_Task input_
▽

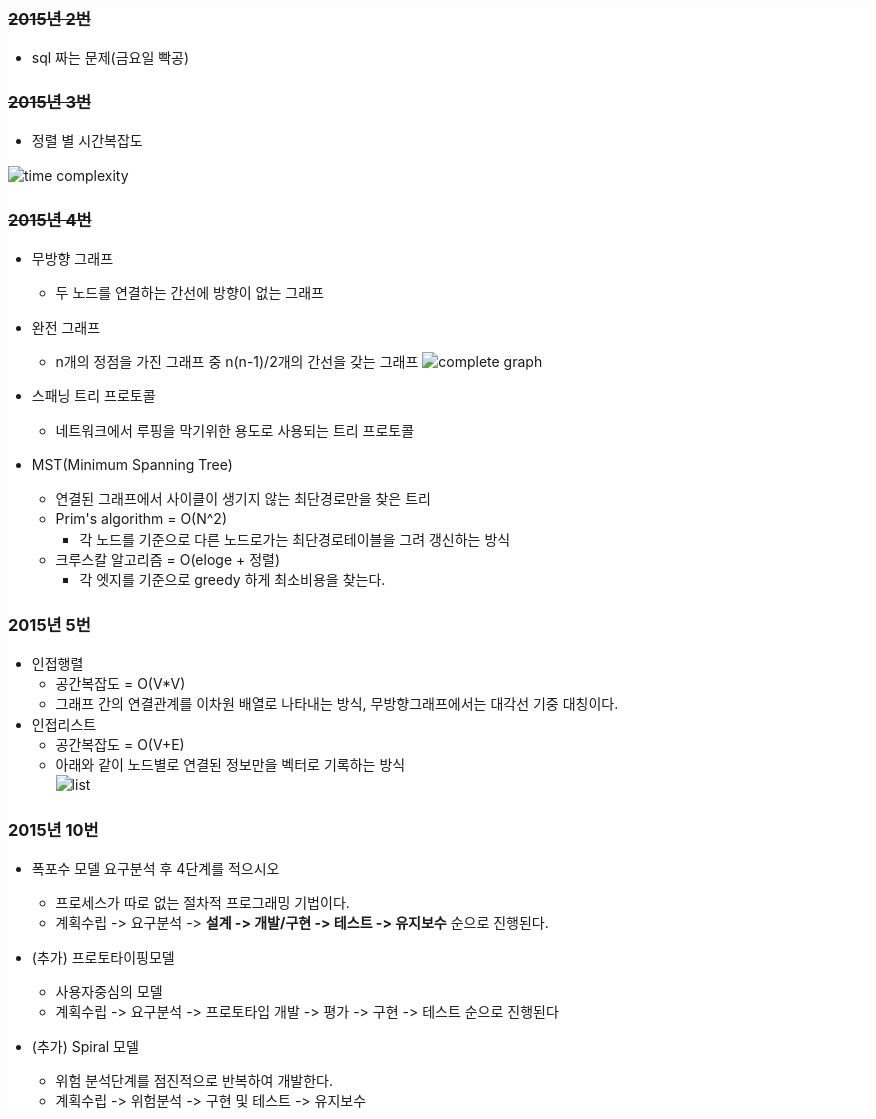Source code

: ### ~~2015년 2번~~

* sql 짜는 문제(금요일 빡공)

### ~~2015년 3번~~

* 정렬 별 시간복잡도

![time complexity](http://cfs6.tistory.com/upload_control/download.blog?fhandle=YmxvZzEzODYwNkBmczYudGlzdG9yeS5jb206L2F0dGFjaC8wLzA1MDAwMDAwMDA3Ny5qcGc%3D)

### ~~2015년 4번~~

* 무방향 그래프
  * 두 노드를 연결하는 간선에 방향이 없는 그래프

* 완전 그래프
  * n개의 정점을 가진 그래프 중 n(n-1)/2개의 간선을 갖는 그래프
  ![complete graph](https://upload.wikimedia.org/wikipedia/commons/thumb/b/b7/3-coloringEx.svg/250px-3-coloringEx.svg.png)

* 스패닝 트리 프로토콜
  * 네트워크에서 루핑을 막기위한 용도로 사용되는 트리 프로토콜
  
* MST(Minimum Spanning Tree)
  * 연결된 그래프에서 사이클이 생기지 않는 최단경로만을 찾은 트리
  * Prim's algorithm = O(N^2)
    * 각 노드를 기준으로 다른 노드로가는 최단경로테이블을 그려 갱신하는 방식
  * 크루스칼 알고리즘 = O(eloge + 정렬)
    * 각 엣지를 기준으로 greedy 하게 최소비용을 찾는다.

### 2015년 5번

* 인접행렬
  * 공간복잡도 = O(V*V)  
  * 그래프 간의 연결관계를 이차원 배열로 나타내는 방식, 무방향그래프에서는 대각선 기중 대칭이다.
* 인접리스트
  * 공간복잡도 = O(V+E)
  * 아래와 같이 노드별로 연결된 정보만을 벡터로 기록하는 방식   
  ![list](https://t1.daumcdn.net/cfile/tistory/265E074D584C26DD2B)   


### 2015년 10번

* 폭포수 모델 요구분석 후 4단계를 적으시오
  * 프로세스가 따로 없는 절차적 프로그래밍 기법이다.
  * 계획수립 -> 요구분석 -> **설계 -> 개발/구현 -> 테스트 -> 유지보수** 순으로 진행된다.

* (추가) 프로토타이핑모델
  * 사용자중심의 모델
  * 계획수립 -> 요구분석 -> 프로토타입 개발 -> 평가 -> 구현 -> 테스트 순으로 진행된다

* (추가) Spiral 모델
  * 위험 분석단계를 점진적으로 반복하여 개발한다.
  * 계획수립 -> 위험분석 -> 구현 및 테스트 -> 유지보수
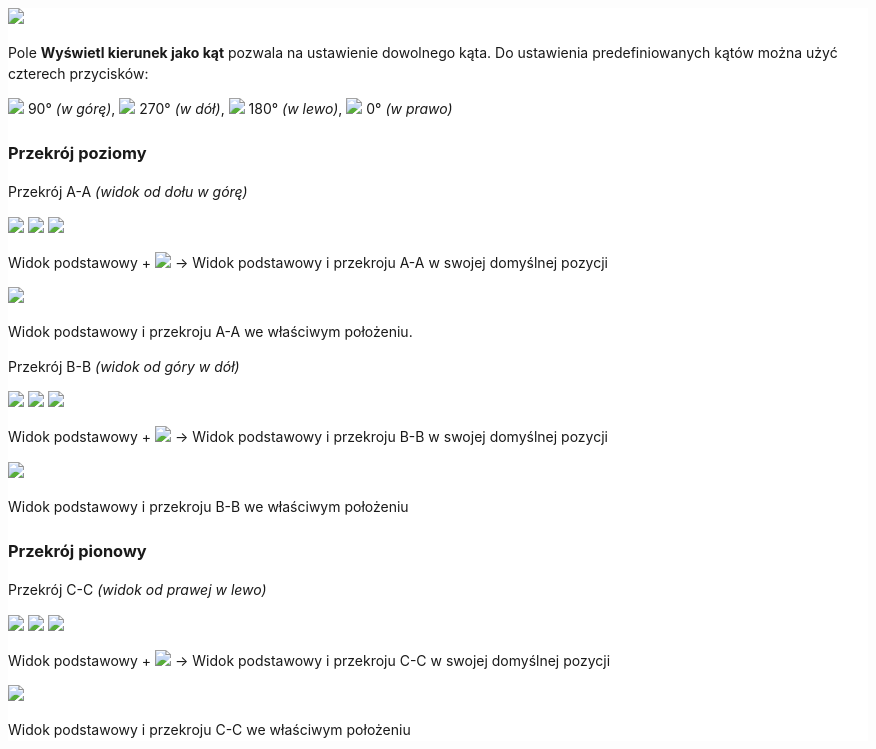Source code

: ![](/images/TechDraw_ComplexSection_Taskview2.png)

Pole **Wyświetl kierunek jako kąt** pozwala na ustawienie dowolnego kąta. Do ustawienia predefiniowanych kątów można użyć czterech przycisków:

![](/images/Section-up.svg) 90° _(w górę)_,
![](/images/Section-down.svg) 270° _(w dół)_,
![](/images/Section-left.svg) 180° _(w lewo)_,
![](/images/Section-right.svg) 0° _(w prawo)_

### Przekrój poziomy

Przekrój A-A _(widok od dołu w górę)_

![](/images/TechDraw_ExampleSection-02.png) ![](/images/Button_right.svg)
![](/images/TechDraw_ExampleSection-03.png)

Widok podstawowy + ![](/images/Section-up.svg) → Widok podstawowy i przekroju A-A w swojej domyślnej pozycji

![](/images/TechDraw_ExampleSection-04.png)

Widok podstawowy i przekroju A-A we właściwym położeniu.

Przekrój B-B _(widok od góry w dół)_

![](/images/TechDraw_ExampleSection-02.png) ![](/images/Button_right.svg)
![](/images/TechDraw_ExampleSection-05.png)

Widok podstawowy + ![](/images/Section-down.svg) → Widok podstawowy i przekroju B-B w swojej domyślnej pozycji

![](/images/TechDraw_ExampleSection-06.png)

Widok podstawowy i przekroju B-B we właściwym położeniu

### Przekrój pionowy

Przekrój C-C _(widok od prawej w lewo)_

![](/images/TechDraw_ExampleSection-02.png) ![](/images/Button_right.svg)
![](/images/TechDraw_ExampleSection-07.png)

Widok podstawowy + ![](/images/Section-left.svg) → Widok podstawowy i przekroju C-C w swojej domyślnej pozycji

![](/images/TechDraw_ExampleSection-08.png)

Widok podstawowy i przekroju C-C we właściwym położeniu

△

_Directions_
With the pictures set aside, write out the whole listing exactly.

_Response to the task_
Source code

: ### ~~2015년 2번~~

* sql 짜는 문제(금요일 빡공)

### ~~2015년 3번~~

* 정렬 별 시간복잡도

![time complexity](http://cfs6.tistory.com/upload_control/download.blog?fhandle=YmxvZzEzODYwNkBmczYudGlzdG9yeS5jb206L2F0dGFjaC8wLzA1MDAwMDAwMDA3Ny5qcGc%3D)

### ~~2015년 4번~~

* 무방향 그래프
  * 두 노드를 연결하는 간선에 방향이 없는 그래프

* 완전 그래프
  * n개의 정점을 가진 그래프 중 n(n-1)/2개의 간선을 갖는 그래프
  ![complete graph](https://upload.wikimedia.org/wikipedia/commons/thumb/b/b7/3-coloringEx.svg/250px-3-coloringEx.svg.png)

* 스패닝 트리 프로토콜
  * 네트워크에서 루핑을 막기위한 용도로 사용되는 트리 프로토콜
  
* MST(Minimum Spanning Tree)
  * 연결된 그래프에서 사이클이 생기지 않는 최단경로만을 찾은 트리
  * Prim's algorithm = O(N^2)
    * 각 노드를 기준으로 다른 노드로가는 최단경로테이블을 그려 갱신하는 방식
  * 크루스칼 알고리즘 = O(eloge + 정렬)
    * 각 엣지를 기준으로 greedy 하게 최소비용을 찾는다.

### 2015년 5번

* 인접행렬
  * 공간복잡도 = O(V*V)  
  * 그래프 간의 연결관계를 이차원 배열로 나타내는 방식, 무방향그래프에서는 대각선 기중 대칭이다.
* 인접리스트
  * 공간복잡도 = O(V+E)
  * 아래와 같이 노드별로 연결된 정보만을 벡터로 기록하는 방식   
  ![list](https://t1.daumcdn.net/cfile/tistory/265E074D584C26DD2B)   


### 2015년 10번

* 폭포수 모델 요구분석 후 4단계를 적으시오
  * 프로세스가 따로 없는 절차적 프로그래밍 기법이다.
  * 계획수립 -> 요구분석 -> **설계 -> 개발/구현 -> 테스트 -> 유지보수** 순으로 진행된다.

* (추가) 프로토타이핑모델
  * 사용자중심의 모델
  * 계획수립 -> 요구분석 -> 프로토타입 개발 -> 평가 -> 구현 -> 테스트 순으로 진행된다

* (추가) Spiral 모델
  * 위험 분석단계를 점진적으로 반복하여 개발한다.
  * 계획수립 -> 위험분석 -> 구현 및 테스트 -> 유지보수
Source code

: ![](/images/TechDraw_ComplexSection_Taskview2.png)

Pole **Wyświetl kierunek jako kąt** pozwala na ustawienie dowolnego kąta. Do ustawienia predefiniowanych kątów można użyć czterech przycisków:

![](/images/Section-up.svg) 90° _(w górę)_,
![](/images/Section-down.svg) 270° _(w dół)_,
![](/images/Section-left.svg) 180° _(w lewo)_,
![](/images/Section-right.svg) 0° _(w prawo)_

### Przekrój poziomy

Przekrój A-A _(widok od dołu w górę)_

![](/images/TechDraw_ExampleSection-02.png) ![](/images/Button_right.svg)
![](/images/TechDraw_ExampleSection-03.png)

Widok podstawowy + ![](/images/Section-up.svg) → Widok podstawowy i przekroju A-A w swojej domyślnej pozycji

![](/images/TechDraw_ExampleSection-04.png)

Widok podstawowy i przekroju A-A we właściwym położeniu.

Przekrój B-B _(widok od góry w dół)_

![](/images/TechDraw_ExampleSection-02.png) ![](/images/Button_right.svg)
![](/images/TechDraw_ExampleSection-05.png)

Widok podstawowy + ![](/images/Section-down.svg) → Widok podstawowy i przekroju B-B w swojej domyślnej pozycji

![](/images/TechDraw_ExampleSection-06.png)

Widok podstawowy i przekroju B-B we właściwym położeniu

### Przekrój pionowy

Przekrój C-C _(widok od prawej w lewo)_

![](/images/TechDraw_ExampleSection-02.png) ![](/images/Button_right.svg)
![](/images/TechDraw_ExampleSection-07.png)

Widok podstawowy + ![](/images/Section-left.svg) → Widok podstawowy i przekroju C-C w swojej domyślnej pozycji

![](/images/TechDraw_ExampleSection-08.png)

Widok podstawowy i przekroju C-C we właściwym położeniu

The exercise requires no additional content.